▶ _RECORDED DATA_:
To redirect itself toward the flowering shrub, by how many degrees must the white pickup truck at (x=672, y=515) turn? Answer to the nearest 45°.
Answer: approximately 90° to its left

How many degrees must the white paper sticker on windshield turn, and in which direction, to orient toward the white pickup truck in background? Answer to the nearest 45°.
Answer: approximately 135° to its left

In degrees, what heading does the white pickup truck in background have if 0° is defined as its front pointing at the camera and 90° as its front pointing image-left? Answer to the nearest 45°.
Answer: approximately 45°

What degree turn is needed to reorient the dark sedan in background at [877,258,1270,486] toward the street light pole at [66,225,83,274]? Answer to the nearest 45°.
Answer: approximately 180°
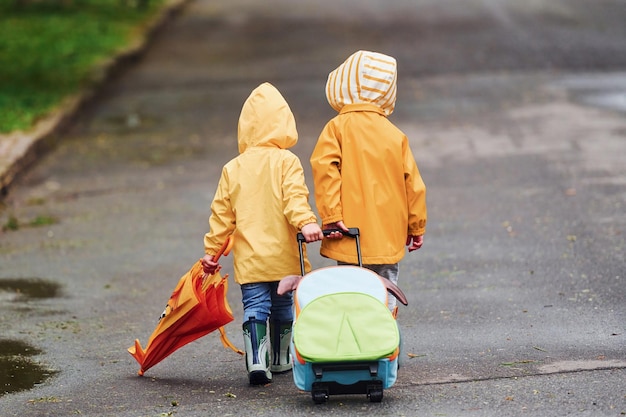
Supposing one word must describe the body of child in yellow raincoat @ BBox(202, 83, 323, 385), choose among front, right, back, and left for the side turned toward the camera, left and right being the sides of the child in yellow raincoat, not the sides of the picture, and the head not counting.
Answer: back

▶ _PROBLEM TO WORK ON_: Copy out all of the data above word for word, answers included, but leave out the picture.

▶ _RESPONSE_:
To redirect itself toward the flowering shrub, by how many degrees must the white pickup truck at (x=672, y=515) turn? Answer to the nearest 45°.
Answer: approximately 90° to its left

How many degrees must the white paper sticker on windshield turn, and in which direction, to orient toward the white pickup truck in background? Answer to the nearest 45°.
Answer: approximately 135° to its left

In degrees, what heading does the white pickup truck in background have if 0° is defined as its front pointing at the camera and 90° as its front pointing image-left? Answer to the nearest 45°.
Answer: approximately 45°

What degree turn is needed to reorient the dark sedan in background at [877,258,1270,486] toward the street light pole at [66,225,83,274]? Answer to the nearest 45°.
Answer: approximately 180°
Supposing one word must describe the body of child in yellow raincoat @ BBox(202, 83, 323, 385), choose among front, right, back, and left for the side turned toward the camera, left and right being the sides of the child in yellow raincoat, not the sides of the picture, and the head not counting.
Answer: back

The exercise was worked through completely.